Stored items
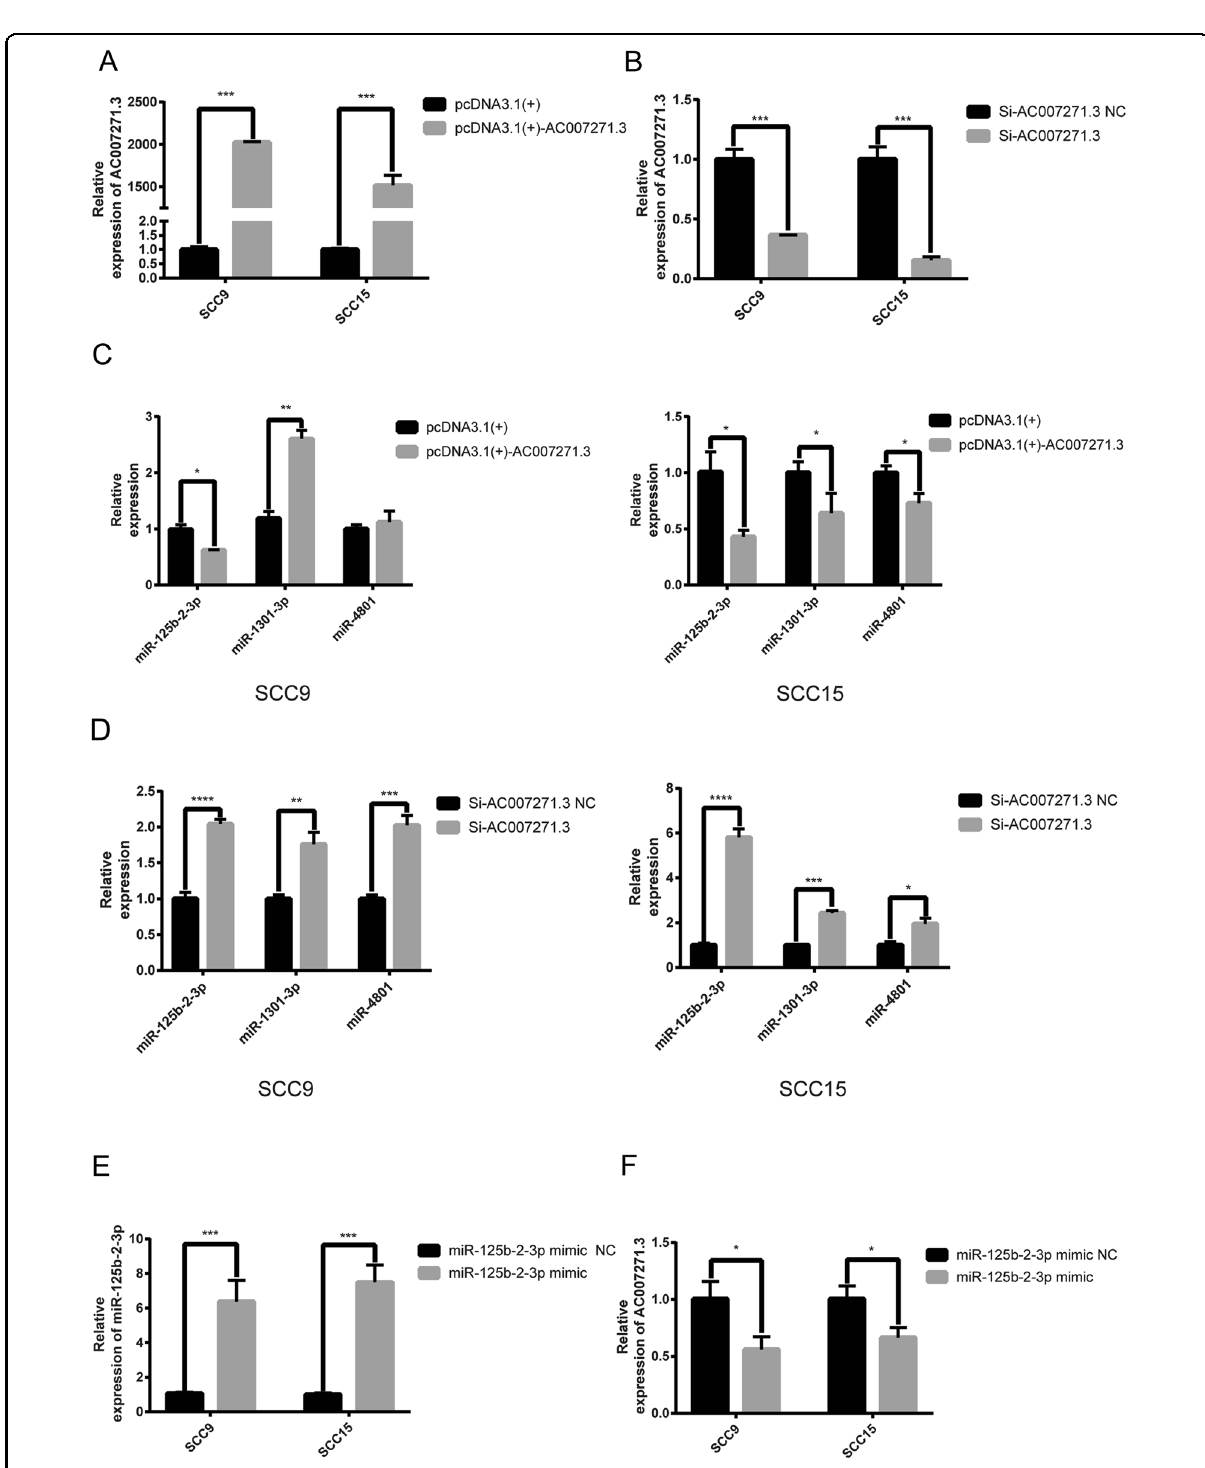
Fig. 1 AC007271.3 and miR-125b-2-3p regulated with each other. a The overexpression ef fi ciency of pcDNA3.1( + )-AC007271.3 in SCC9 and SCC15 cells. b The knockdown ef fi ciency of siRNA-AC007271.3 in SCC9 and SCC15 cells. c The expression of three predicted miRNAs after overexpressing AC007271.3. MiR-125b-2-3p were both signi fi cantly downregulated in SCC9 and SCC15. d The expression of three predicted miRNAs after knocking down AC007271.3 expression. MiR-125b-2-3p were the most signi fi cantly upregulated miRNA both in SCC9 and SCC15. e The overexpression ef fi ciency of miR-125b-2-3p mimic in SCC9 and SCC15 cells. f The upregulation of miR-125b-2-3p inhibited the expression of AC007271.3. * p < 0.05, ** p < 0.01, *** p < 0.001, **** p <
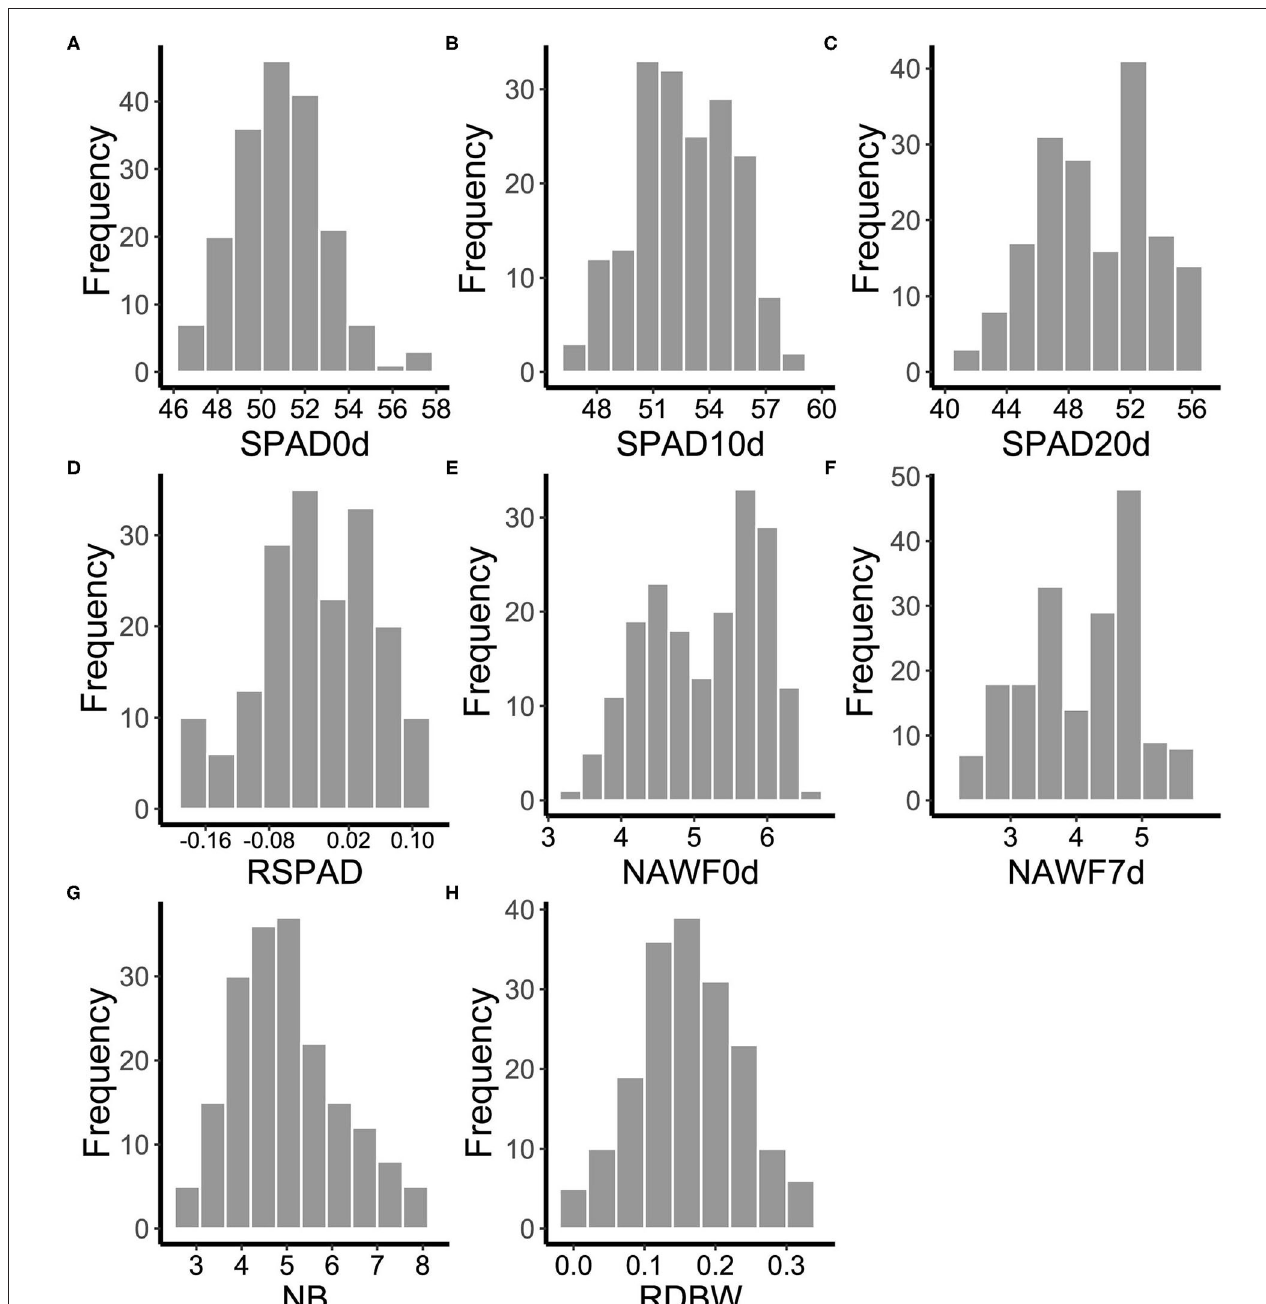
FIGURE 1 | Frequency distributions of the mean values of eight senescence-related traits for 185 cotton accessions in multi-environments. (A) SPAD0d: SPAD value on topping day. (B) SPAD10d: SPAD value 10 days after topping. (C) SPAD20d: SPAD value 20 days after topping. (D) RSPAD: relative difference of SPAD. (E) NAWF0d: nodes above white flower on topping day. (F) NAWF7d: nodes above white flower 7 days after topping. (G) NB, number of open bolls on the upper four branches. (H) RDBW, relative difference of boll weight.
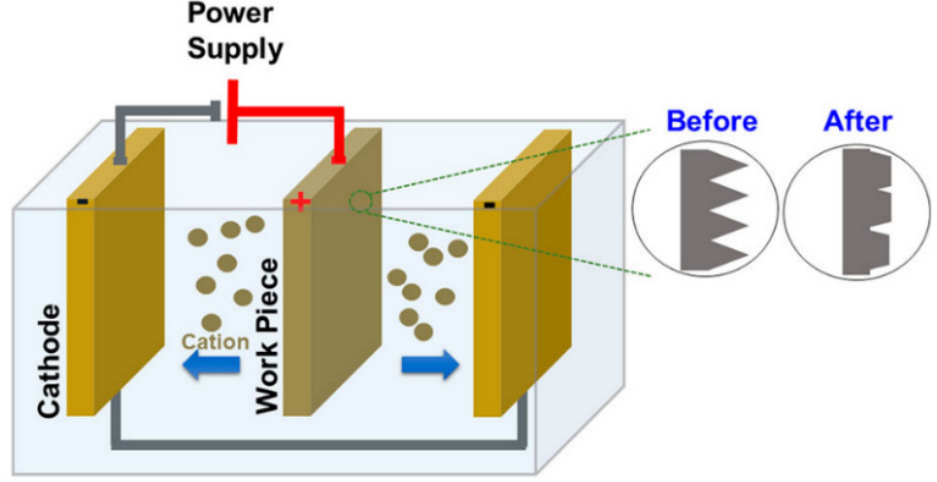
Figure 20. Schematic diagram of electropolishing setup [139]. Reprinted with permission from [139]; 2016 Taylor and Francis Group.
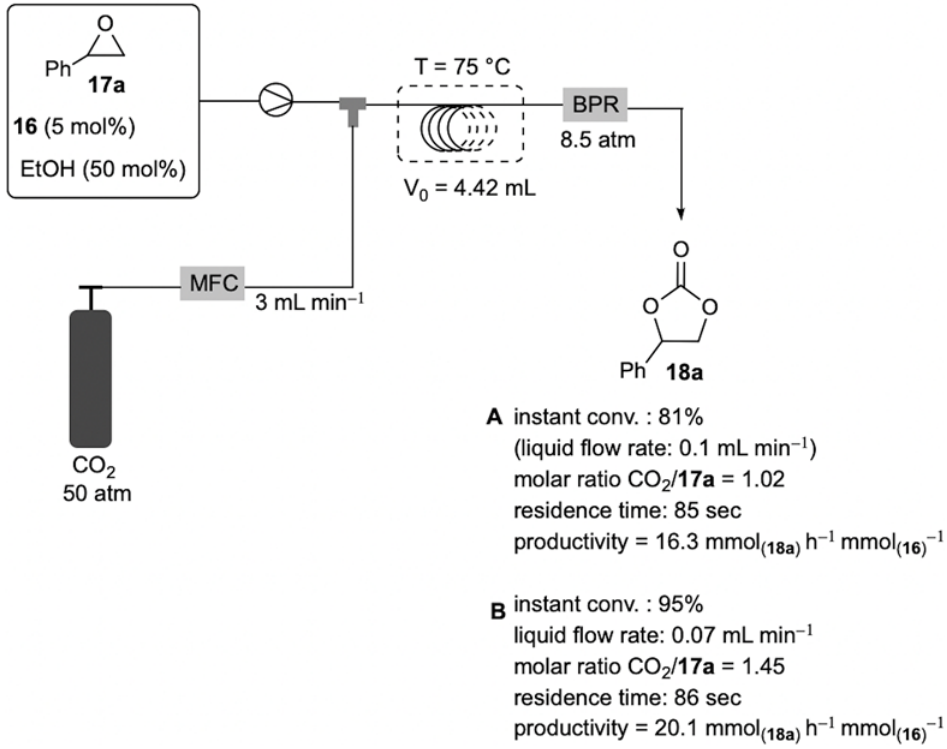
Scheme 5. Production of styrene carbonate 18a under segmented flow conditions.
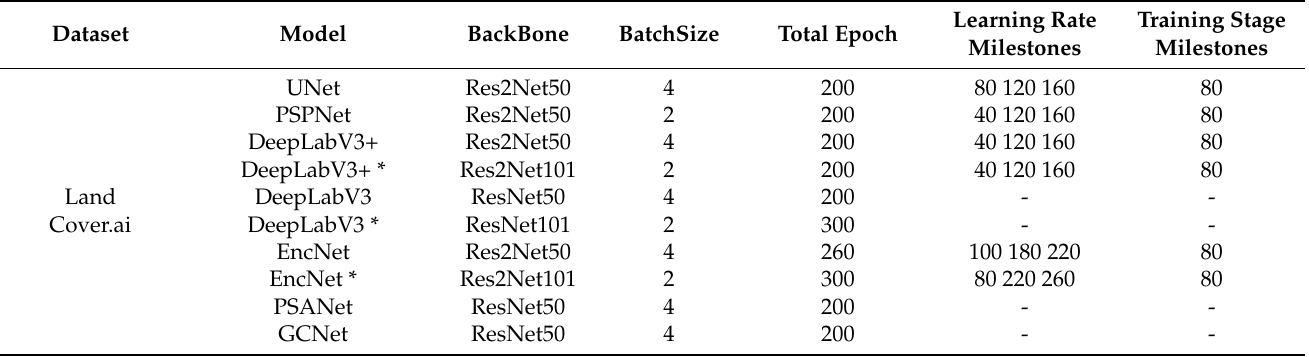
Table 8. Training hyperparameters for each state-of-the-art model on the three datasets. (* represents using a 101-layer resnet.). Dataset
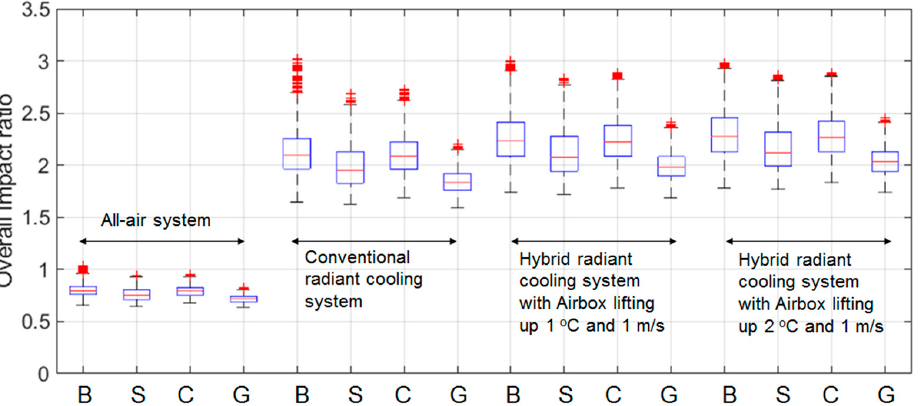
Figure 10. Overall impact ratio of the three cooling systems in four cities: B—Beijing, S—Shanghai, C—Chengdu, and G—Guangzhou .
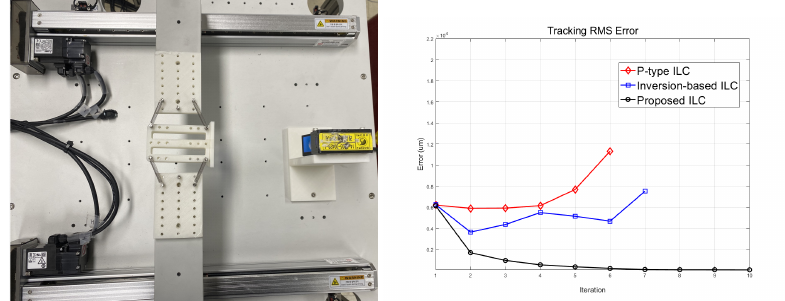
Figure 11. Modified connecting bridge for low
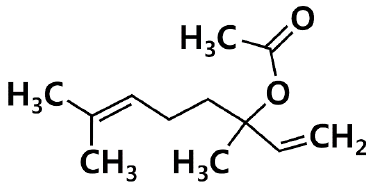
Figure 1. Chemical structure of linalyl acetate (LA).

__Exercise details__
Restate, exactly as they appear, the line with "Table 8. Training" and all the lines after it up to the end of the data above; images do not belong in the copy.

__Answer below__
Table 8. Training hyperparameters for each state-of-the-art model on the three datasets. (* represents using a 101-layer resnet.). Dataset
Figure 10. Overall impact ratio of the three cooling systems in four cities: B—Beijing, S—Shanghai, C—Chengdu, and G—Guangzhou .
Figure 11. Modified connecting bridge for low
Figure 1. Chemical structure of linalyl acetate (LA).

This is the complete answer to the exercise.